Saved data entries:
□ □ □ □ □ □ □
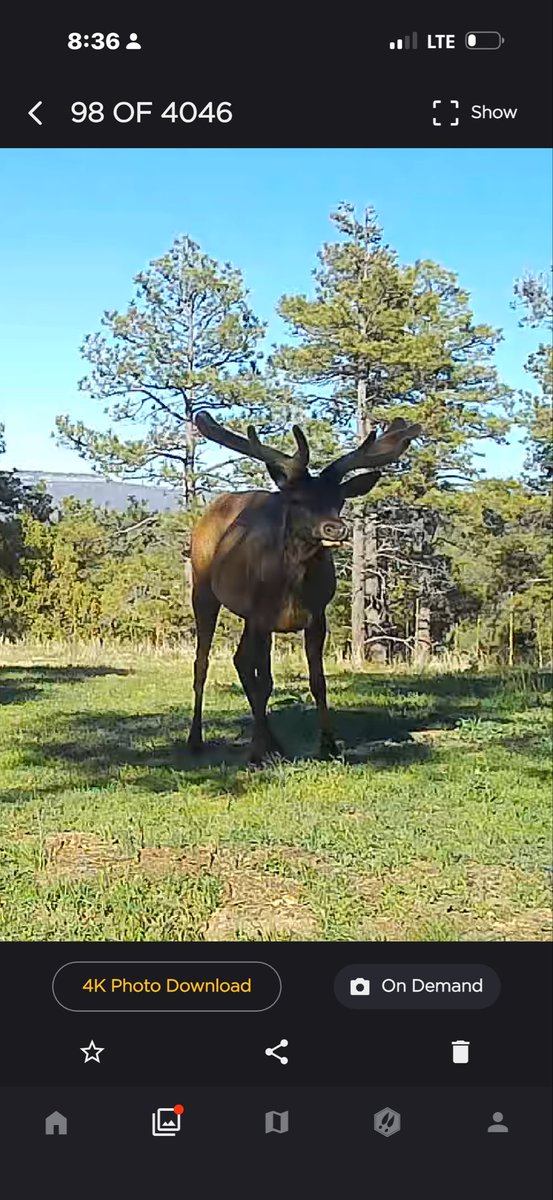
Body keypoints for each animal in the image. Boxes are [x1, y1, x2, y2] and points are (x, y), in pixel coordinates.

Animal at [188, 411, 421, 763]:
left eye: (339, 500)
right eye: (297, 500)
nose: (335, 529)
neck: (292, 590)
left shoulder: (316, 616)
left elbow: (317, 681)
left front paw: (329, 744)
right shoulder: (262, 617)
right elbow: (266, 682)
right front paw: (257, 752)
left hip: (245, 614)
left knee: (240, 660)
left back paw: (274, 741)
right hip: (203, 588)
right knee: (202, 662)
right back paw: (197, 739)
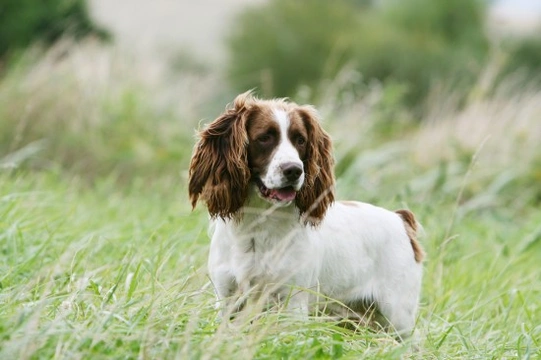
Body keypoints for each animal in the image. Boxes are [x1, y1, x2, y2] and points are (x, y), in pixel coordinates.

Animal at [188, 90, 424, 338]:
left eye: (300, 140)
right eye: (265, 137)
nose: (294, 170)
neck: (259, 224)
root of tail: (400, 220)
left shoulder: (293, 301)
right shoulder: (227, 299)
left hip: (398, 316)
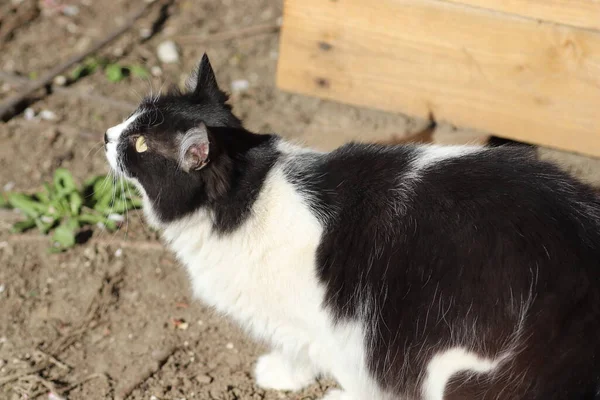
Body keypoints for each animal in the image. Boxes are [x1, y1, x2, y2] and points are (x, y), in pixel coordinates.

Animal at [104, 54, 600, 400]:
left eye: (140, 143)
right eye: (133, 116)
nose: (107, 135)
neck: (246, 198)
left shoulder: (332, 329)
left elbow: (313, 357)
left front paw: (290, 377)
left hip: (454, 364)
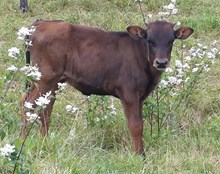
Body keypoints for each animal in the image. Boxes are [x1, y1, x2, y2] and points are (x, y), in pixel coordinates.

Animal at [20, 20, 192, 155]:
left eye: (171, 41)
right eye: (150, 40)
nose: (161, 62)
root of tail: (42, 23)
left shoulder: (140, 97)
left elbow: (141, 123)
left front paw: (142, 152)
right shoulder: (129, 93)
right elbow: (135, 125)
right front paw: (139, 156)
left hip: (52, 83)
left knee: (45, 110)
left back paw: (44, 141)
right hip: (44, 79)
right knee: (26, 103)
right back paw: (22, 140)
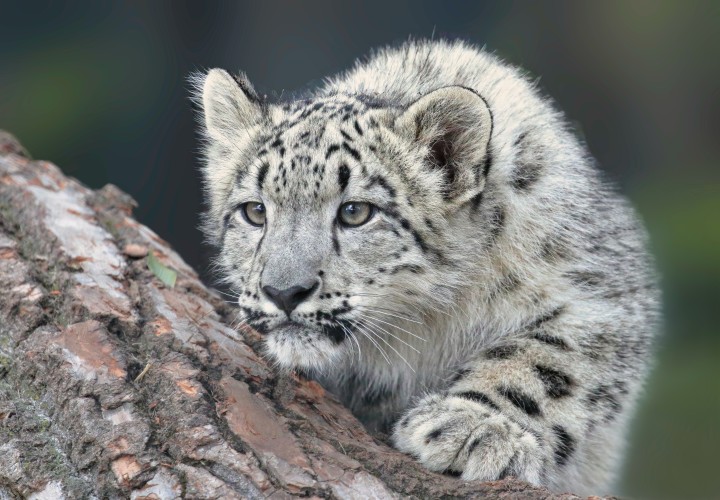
□ □ □ □ □ □ □
Instructions to follow: Starting at the line that contains "right shoulder: (227, 299)", reproduce exactly and only the lines through the end of the entries above, with the pictures excluded.

Expected answer:
right shoulder: (227, 299)
left hip: (398, 316)
Body keypoints for each animal in the image. Boxes are [x1, y1, x2, y2] and points are (x, y), in pixel coordinates.

Animal at [104, 54, 600, 400]:
left eye: (140, 143)
right eye: (133, 116)
nose: (107, 135)
neck: (246, 198)
left shoulder: (332, 329)
left elbow: (313, 357)
left front paw: (290, 377)
left hip: (454, 364)
Body keypoints for each animal in the image. Boxes are [x1, y1, x2, y2] and points are (x, y), in pixel coordinates.

Animal at [20, 20, 192, 155]:
left eye: (171, 41)
right eye: (150, 40)
nose: (161, 62)
root of tail: (42, 23)
left shoulder: (140, 97)
left elbow: (141, 123)
left front paw: (142, 152)
right shoulder: (129, 93)
right elbow: (135, 125)
right front paw: (139, 156)
left hip: (52, 83)
left knee: (45, 110)
left back paw: (44, 141)
right hip: (44, 79)
right knee: (26, 103)
right back paw: (22, 140)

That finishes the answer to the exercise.